Wer die Realität Afrikas nur ein wenig kennt, weiß, daß die Bauern in den Sektoren, die für den Vertragsanbau in großem Umfang relevant sind, wie z.B. bei der Baumwolle oder im Palmölbereich recht gut organisiert sind, und ihre Interessen zu wahren wissen. So werden die Preise regelmäßig landesweit in Quasi-Tarifverhandlungen unter Einbeziehung der nationalen Regierungen ausgehandelt. Wer meint, daß die Bauern dabei immer den Kürzeren ziehen würden, kennt die afrikanische Realität nicht. Mit Blick auf die Vertragstreue sind im übrigen Bauern, die ihre Verträge nicht erfüllen, das mit Abstand größte Problem. Bei Jahreskulturen könnten Bauern leicht auf andere Kulturen ausweichen, und bei Dauerkulturen können der Kautschuk oder die Palmöl-Fruchtbüschel auch an andere Abnehmer verkauft werden, um so den Abzügen für den Schuldendienst ausweichen.

Auch deshalb stellt sich die Realität des Vertragsbaus in Afrika des Öfteren so dar, daß die Agroindustrieunternehmen ihren Bauern attraktive Konditionen bieten müssen, wenn sie sie bei der Stange halten wollen. Wobei das ganze Modell für alle Seiten natürlich nur funktioniert, wenn die Preise attraktiv sind. Das ist aber heute - mit Ausnahme der Baumwolle - bei vielen landwirtschaftlichen Produkten der Fall.

Hinzu kommt, daß die Trends zu zertifizierter Ware, zur Ausdehnung von Supermarktketten etc. unausweichlich sind. Kleinbauern werden nur dann in Zukunft eine Chance haben, wenn sie diese Vorgaben erfüllen. Auch da bieten Vertragsbauernmodelle, aber auch eine Genossenschaft, die Möglichkeit über Gruppenzertifizierung die Kosten zu senken und sich so Märkte zu erschließen. Und in Südafrika erlebt das Vertragsbauernmodell deshalb einen Renaissance, weil es genau das leistet, was die bisherigen Agrarreformbemühungen nicht geleistet haben, nämlich den Bauern nicht nur Land, sondern auch Märkte und Know-how zu verschaffen. In Brasilien wird das Vertragsbauernmodell in Nordosten mit recht großem Erfolg und unter Einbindung der Landarbeitergewerkschaften bei dem Anbau von Rozinuspflanzen, deren Öl für die Herstellung von Biodiesel verwendet wird, eingeführt (übrigens in Mischkultur mit dem Anbau von Nahrungsmitteln).

Insofern bietet das Vertragsbauernmodell zwar keine heile Welt, aber jede Menge sinnvoller Anknüpfungspunkte, um eines der drängendsten Probleme des ländlichen Raums in der sog. Dritten Welt zu lösen.
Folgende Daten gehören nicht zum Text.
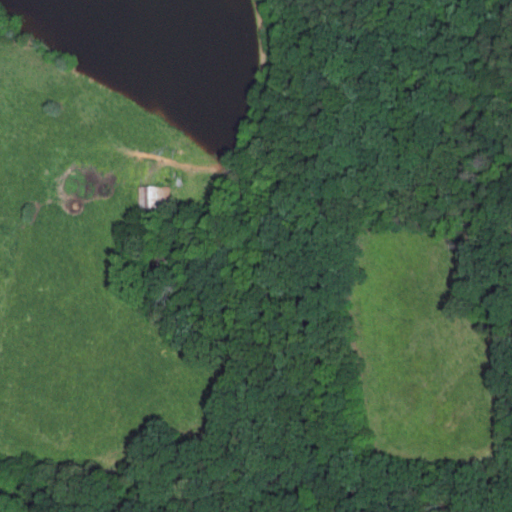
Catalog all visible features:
building: (152, 196)
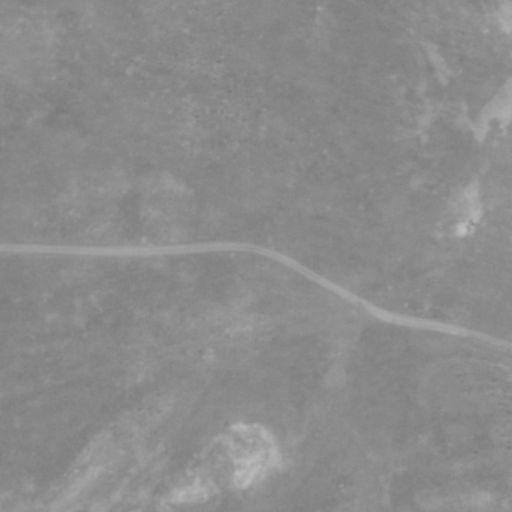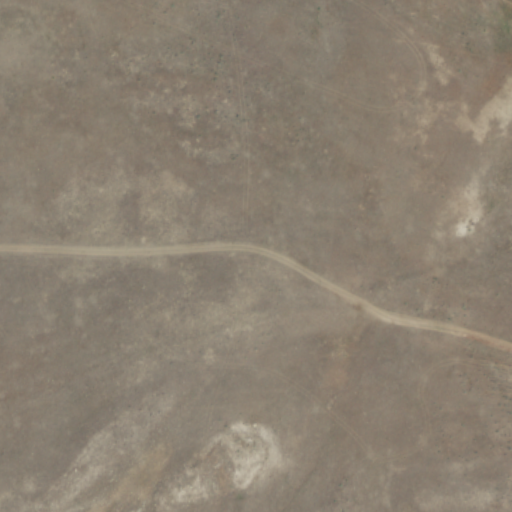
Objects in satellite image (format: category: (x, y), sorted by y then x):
road: (252, 330)
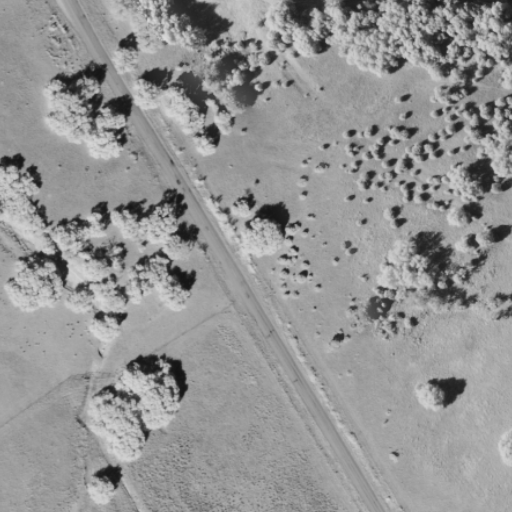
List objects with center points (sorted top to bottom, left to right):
road: (230, 256)
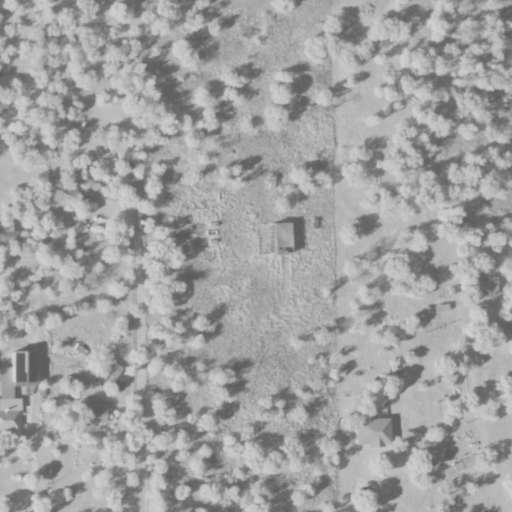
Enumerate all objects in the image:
building: (3, 102)
building: (78, 188)
building: (282, 239)
building: (477, 286)
building: (440, 309)
road: (135, 357)
building: (109, 370)
building: (73, 382)
building: (16, 388)
road: (473, 405)
building: (92, 412)
building: (372, 431)
road: (114, 456)
road: (411, 458)
building: (459, 466)
road: (29, 478)
road: (474, 498)
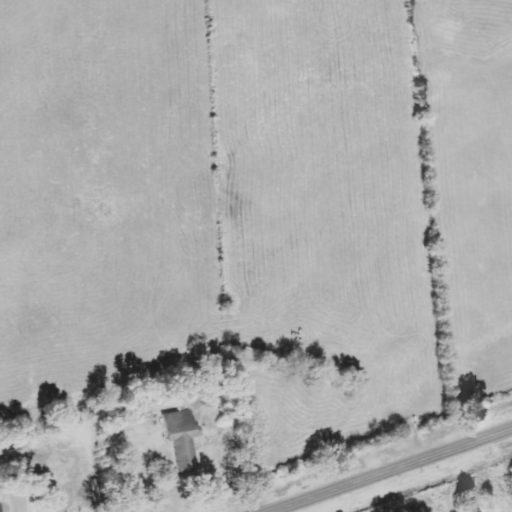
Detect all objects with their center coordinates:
building: (180, 439)
road: (387, 468)
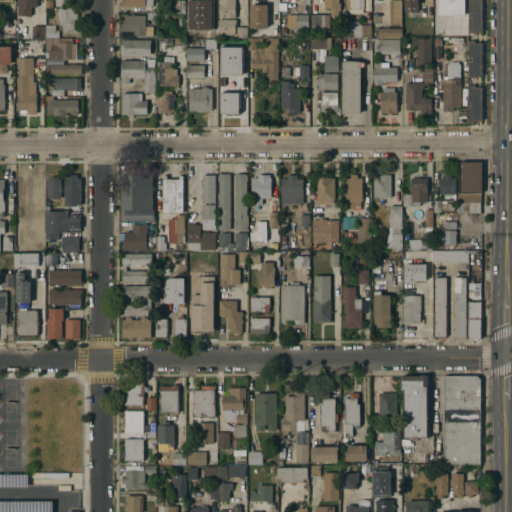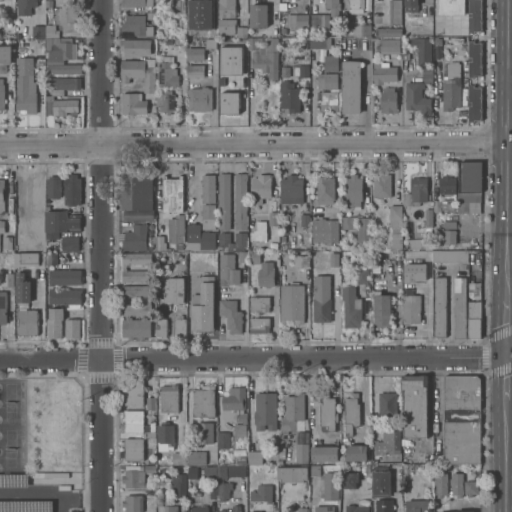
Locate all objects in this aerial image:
building: (291, 1)
building: (133, 3)
building: (148, 3)
building: (354, 5)
building: (25, 6)
building: (178, 6)
building: (330, 6)
building: (355, 6)
building: (332, 7)
building: (226, 8)
building: (393, 12)
building: (394, 12)
building: (150, 15)
building: (257, 15)
building: (473, 15)
building: (258, 16)
building: (474, 16)
building: (64, 18)
building: (438, 18)
building: (64, 19)
building: (295, 21)
building: (297, 21)
building: (318, 21)
building: (320, 22)
building: (167, 23)
building: (135, 25)
building: (136, 25)
building: (226, 27)
building: (208, 29)
building: (209, 30)
building: (282, 30)
building: (360, 30)
building: (361, 30)
building: (37, 31)
building: (51, 31)
building: (241, 32)
building: (387, 32)
building: (387, 32)
building: (177, 41)
building: (168, 42)
building: (54, 43)
building: (253, 43)
building: (319, 43)
building: (210, 44)
building: (237, 46)
building: (238, 46)
building: (388, 46)
building: (389, 46)
building: (135, 47)
building: (135, 47)
building: (60, 49)
building: (422, 49)
building: (423, 50)
building: (194, 54)
building: (195, 54)
building: (5, 55)
building: (4, 56)
building: (266, 58)
building: (473, 58)
building: (267, 59)
building: (474, 59)
building: (406, 62)
building: (329, 63)
building: (331, 63)
building: (63, 69)
building: (63, 69)
building: (194, 71)
building: (195, 71)
building: (302, 71)
building: (303, 71)
building: (138, 72)
building: (166, 72)
building: (139, 73)
building: (383, 73)
building: (383, 73)
building: (166, 74)
building: (426, 75)
building: (426, 75)
building: (326, 81)
building: (327, 81)
road: (510, 83)
building: (63, 84)
building: (24, 85)
building: (64, 85)
building: (25, 87)
building: (349, 87)
building: (351, 87)
building: (451, 87)
building: (450, 93)
building: (1, 94)
building: (1, 95)
building: (228, 96)
building: (228, 96)
building: (289, 97)
building: (289, 97)
building: (414, 97)
building: (416, 98)
building: (199, 99)
building: (199, 100)
building: (388, 100)
building: (387, 101)
building: (165, 102)
building: (328, 102)
building: (329, 102)
building: (132, 103)
building: (152, 103)
building: (164, 103)
building: (473, 103)
building: (133, 104)
building: (474, 104)
building: (48, 106)
building: (63, 107)
building: (64, 107)
road: (253, 143)
road: (507, 174)
building: (469, 175)
road: (273, 179)
building: (447, 185)
building: (380, 186)
building: (381, 186)
building: (52, 187)
building: (469, 187)
building: (52, 188)
building: (207, 188)
building: (208, 188)
building: (260, 188)
building: (261, 188)
building: (417, 188)
building: (446, 188)
building: (71, 190)
building: (71, 190)
road: (232, 190)
building: (290, 190)
building: (291, 190)
building: (324, 190)
building: (324, 190)
building: (24, 191)
building: (26, 191)
building: (352, 191)
building: (353, 191)
building: (136, 192)
building: (416, 192)
building: (172, 194)
building: (1, 195)
building: (170, 195)
building: (1, 197)
building: (136, 198)
building: (222, 201)
building: (223, 201)
building: (239, 201)
building: (240, 201)
building: (468, 203)
building: (443, 206)
building: (443, 215)
building: (207, 216)
building: (208, 216)
building: (272, 218)
building: (428, 219)
building: (303, 220)
building: (304, 220)
building: (348, 222)
building: (58, 223)
building: (60, 223)
building: (347, 223)
building: (1, 226)
building: (363, 226)
building: (393, 226)
building: (2, 227)
road: (509, 227)
building: (394, 228)
building: (176, 229)
building: (174, 230)
building: (323, 230)
building: (324, 230)
building: (363, 231)
building: (258, 232)
building: (259, 232)
building: (445, 232)
building: (30, 233)
building: (444, 233)
building: (30, 234)
building: (411, 235)
building: (134, 238)
building: (198, 238)
building: (199, 238)
building: (137, 239)
building: (282, 239)
building: (231, 242)
building: (7, 243)
building: (69, 243)
building: (157, 243)
building: (69, 244)
building: (160, 244)
building: (414, 244)
road: (99, 255)
building: (447, 255)
building: (450, 256)
building: (243, 257)
building: (253, 258)
building: (25, 259)
building: (29, 259)
building: (135, 259)
building: (136, 259)
building: (332, 259)
building: (301, 260)
building: (334, 260)
building: (393, 265)
building: (375, 266)
building: (227, 270)
building: (227, 270)
building: (205, 272)
building: (413, 272)
building: (265, 274)
building: (133, 275)
building: (361, 275)
building: (136, 276)
building: (64, 277)
building: (64, 277)
building: (361, 277)
building: (265, 278)
building: (7, 280)
building: (22, 288)
building: (173, 290)
building: (174, 290)
building: (22, 291)
building: (135, 291)
building: (137, 291)
building: (64, 297)
building: (64, 297)
building: (320, 298)
building: (321, 299)
building: (291, 302)
building: (292, 303)
building: (258, 304)
building: (258, 304)
building: (203, 306)
building: (438, 306)
building: (439, 306)
building: (459, 306)
building: (3, 307)
building: (410, 307)
building: (458, 307)
building: (350, 308)
building: (351, 308)
building: (473, 308)
building: (409, 309)
building: (2, 310)
building: (136, 310)
building: (136, 310)
building: (381, 311)
building: (382, 311)
building: (230, 315)
building: (231, 315)
building: (474, 319)
building: (25, 322)
building: (27, 322)
building: (53, 323)
building: (54, 323)
road: (273, 324)
building: (258, 325)
building: (259, 325)
building: (161, 326)
building: (179, 326)
building: (179, 327)
building: (71, 328)
building: (72, 328)
building: (134, 328)
building: (135, 328)
building: (159, 328)
building: (474, 328)
traffic signals: (507, 350)
road: (256, 359)
building: (133, 393)
building: (133, 394)
building: (168, 398)
building: (167, 399)
building: (233, 399)
building: (202, 402)
building: (203, 402)
building: (149, 403)
building: (150, 403)
building: (386, 404)
building: (387, 404)
building: (414, 405)
building: (415, 406)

Wenn die öffentliche Hand dabei ins Spiel kommt, muß Sie natürlich dafür sorgen, daß die Bauern fair behandelt werden, daß sie möglichst nicht nur von einer Kultur abhängig werden, und daß die Ausdehnung landwirtschaftlicher Flächen nicht zu Lasten der Umwelt oder der Nahrungsmittelversorgung geht. Genau dies tun aber die Institutionen der EZ in Deutschland seit Jahr und Tag.